Published on June 04, 2008 at 8:54am

When Helio Sequence performs live, it's hard to believe sometimes that it's only two people making all that noise.

Especially now.

Now, vocalist/guitarist Brandon Summers' vocals, solid and strong, bear no sign of the fact that, for a long stretch during the four years between 2004's Love and Distance and this year's Keep Your Eyes Ahead, his primary instrument, his voice, had stopped cooperating entirely.

"It was somewhere in Europe," recalls drummer Benjamin Weikel, the other half of the Helio Sequence.

"We had gone from L.A. all the way across the States to N.Y. and then to Europe and back," adds Summers. "It was really strange times; the record [Love and Distance] had just come out, and I spent two years away from my wife, and it was getting to the end of that, which was really difficult."

Fearing he had developed nodes on his vocal cords (which would mean his voice would be permanently damaged), Summers returned home from tour to find that, luckily, his cords were just extremely strained.
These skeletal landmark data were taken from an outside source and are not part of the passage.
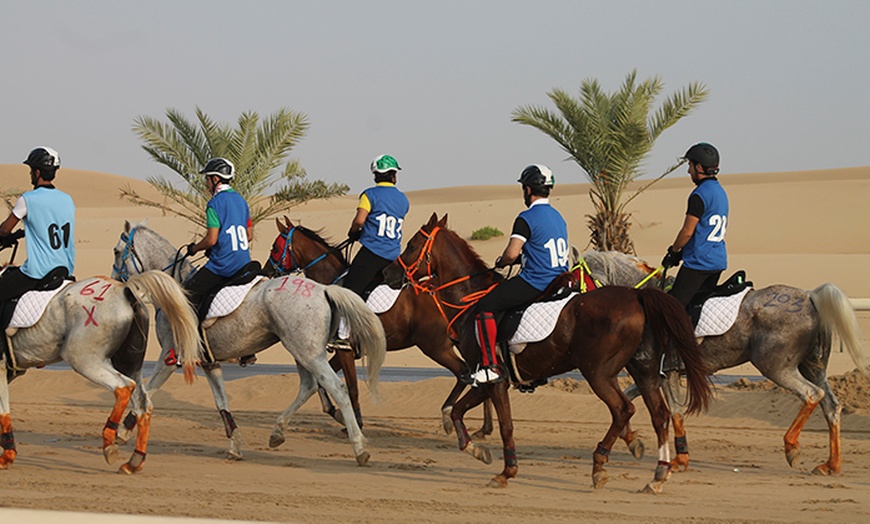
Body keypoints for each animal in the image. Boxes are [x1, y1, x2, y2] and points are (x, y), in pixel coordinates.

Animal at [0, 256, 198, 472]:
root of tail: (125, 290)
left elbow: (3, 412)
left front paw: (7, 456)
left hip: (83, 359)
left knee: (123, 386)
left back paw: (109, 442)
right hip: (128, 363)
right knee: (143, 403)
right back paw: (134, 461)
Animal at [111, 219, 388, 464]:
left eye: (116, 251)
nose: (115, 279)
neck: (173, 290)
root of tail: (324, 289)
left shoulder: (170, 356)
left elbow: (147, 391)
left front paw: (121, 432)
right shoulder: (210, 363)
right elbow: (221, 403)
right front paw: (235, 445)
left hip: (309, 354)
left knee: (337, 388)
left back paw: (359, 447)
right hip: (301, 351)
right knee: (309, 386)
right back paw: (278, 432)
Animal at [262, 215, 494, 436]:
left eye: (275, 247)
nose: (267, 271)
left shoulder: (345, 350)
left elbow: (352, 388)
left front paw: (354, 422)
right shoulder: (344, 352)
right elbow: (322, 382)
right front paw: (335, 412)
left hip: (435, 347)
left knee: (464, 372)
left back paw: (449, 415)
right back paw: (485, 427)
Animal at [388, 213, 716, 492]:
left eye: (412, 244)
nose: (388, 272)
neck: (472, 301)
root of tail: (636, 295)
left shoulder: (494, 379)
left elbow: (505, 425)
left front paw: (506, 471)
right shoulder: (487, 380)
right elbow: (457, 411)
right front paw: (478, 449)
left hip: (598, 373)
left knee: (623, 410)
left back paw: (600, 465)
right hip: (643, 370)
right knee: (659, 414)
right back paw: (658, 474)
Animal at [580, 250, 870, 474]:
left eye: (577, 276)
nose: (575, 305)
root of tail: (810, 296)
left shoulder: (661, 372)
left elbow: (672, 411)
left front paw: (677, 458)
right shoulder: (657, 374)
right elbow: (633, 400)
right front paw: (633, 441)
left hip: (776, 367)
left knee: (812, 395)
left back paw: (791, 446)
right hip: (813, 366)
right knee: (831, 405)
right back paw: (831, 465)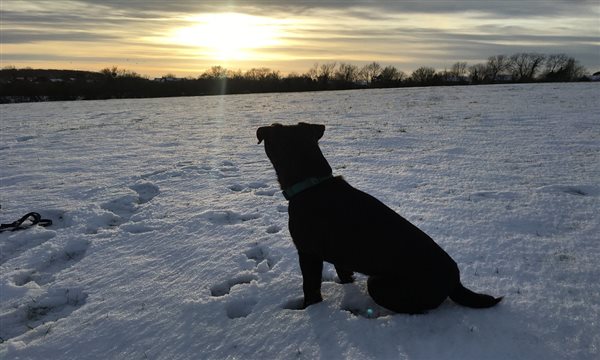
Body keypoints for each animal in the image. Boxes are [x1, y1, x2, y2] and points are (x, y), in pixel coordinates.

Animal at [258, 122, 502, 314]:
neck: (312, 183)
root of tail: (455, 279)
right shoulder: (339, 254)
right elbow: (343, 272)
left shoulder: (308, 253)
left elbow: (310, 287)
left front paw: (309, 309)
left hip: (378, 283)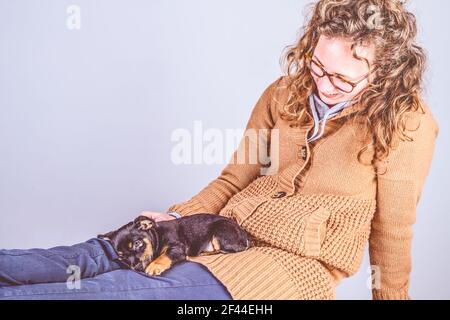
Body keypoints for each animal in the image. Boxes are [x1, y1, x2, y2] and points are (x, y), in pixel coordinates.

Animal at [97, 214, 250, 276]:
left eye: (137, 243)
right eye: (121, 256)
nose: (136, 268)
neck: (157, 237)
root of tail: (246, 237)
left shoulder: (177, 247)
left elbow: (165, 255)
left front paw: (154, 266)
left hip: (219, 231)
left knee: (227, 249)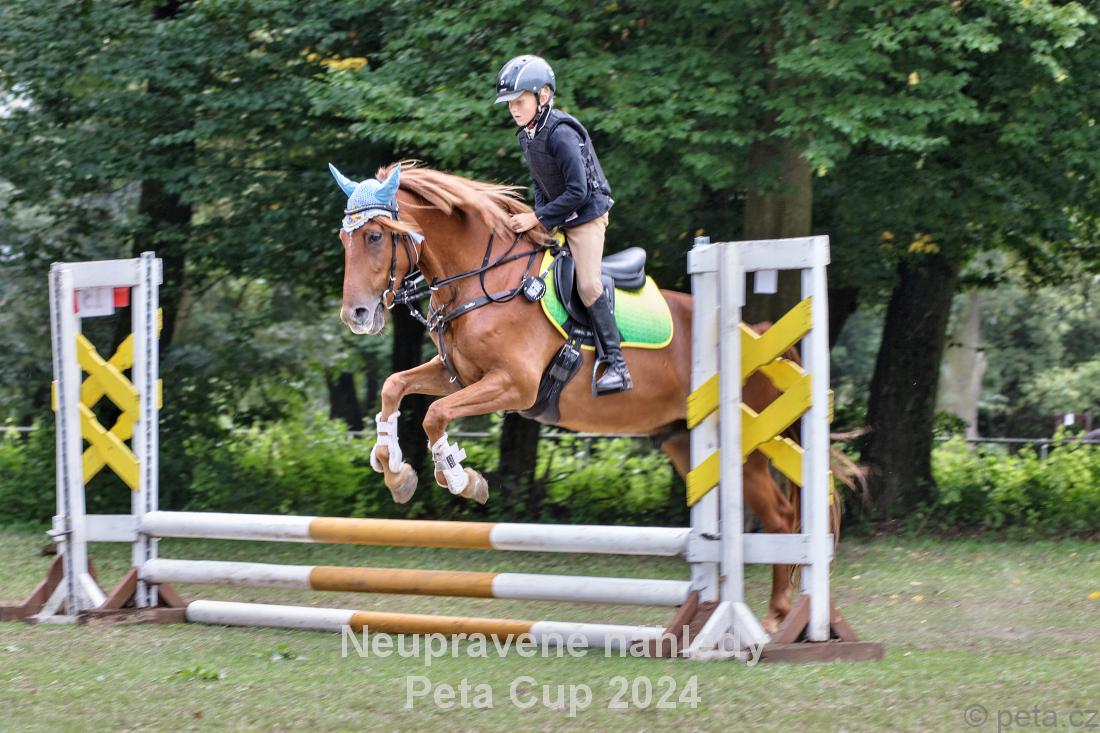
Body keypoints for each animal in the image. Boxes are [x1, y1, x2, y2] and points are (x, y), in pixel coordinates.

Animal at [331, 160, 805, 632]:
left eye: (375, 236)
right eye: (343, 239)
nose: (355, 315)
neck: (482, 281)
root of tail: (758, 333)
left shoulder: (513, 384)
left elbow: (434, 415)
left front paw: (463, 480)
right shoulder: (459, 377)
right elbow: (394, 387)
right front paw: (394, 469)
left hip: (744, 448)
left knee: (781, 516)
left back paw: (776, 619)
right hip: (683, 441)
He was ordered to quit speaking for at least two months and began an intense recovery process that included everything from refraining from drinking liquor and mint tea to taking a more stripped-down, back-to-basics approach to creating his music.

"There was this day that I went out record shopping, and I didn't know what I was doing with myself, and I picked up a copy of The Times They Are A-Changin'," he says. "I brought it home and was like, 'I've heard Dylan before. It's just another Dylan record.' But I just remember sitting there listening to that record and just being blown away. It was timing. It hit me right, and it hit me deep."

Meanwhile, Summers' focus on finding and strengthening his voice again often meant hours spent alone with an acoustic guitar. As a result, Keep Your Eyes Ahead, while still retaining much of the same sonic layering of previous Helio Sequence endeavors, is punctuated with tracks that sound as though they could have been penned at the Chelsea Hotel in the late '60s.

Midway through the album, the stark, acoustic finger-picking of "Shed Your Love" draws listeners in. Summers' vocals, sounding stronger than ever, are showcased boldly in the mix with minimalist background atmospherics. "Drank the dark wine of the New York night/A shattered mind across the borderline/Spent the night in someone else's arms/Shed your love/Shed your love," he sings in a gentle, husky, nasal twang that more than hints at his newfound admiration for Dylan.

Intimate gems like this one are packed tightly amidst Helio Sequence doing what they do best; the majority of the record is heavy with driving, dense rockers like "Lately" and the title track, in which Weikel's percussion and orchestration talents dominate. But what sets this record apart from the Helio Sequence's previous albums is the balance between the harder songs and the quieter, stripped-down moments like "Shed Your Love."

"You listen to the first song and the last song...there's somebody that lost something there," says drummer Weikel. "But at the end, [it feels like] there's some sort of understanding or revelation."

"There is a lot of loss [on the album]," Summers agrees. "But I don't believe that something can be lost forever."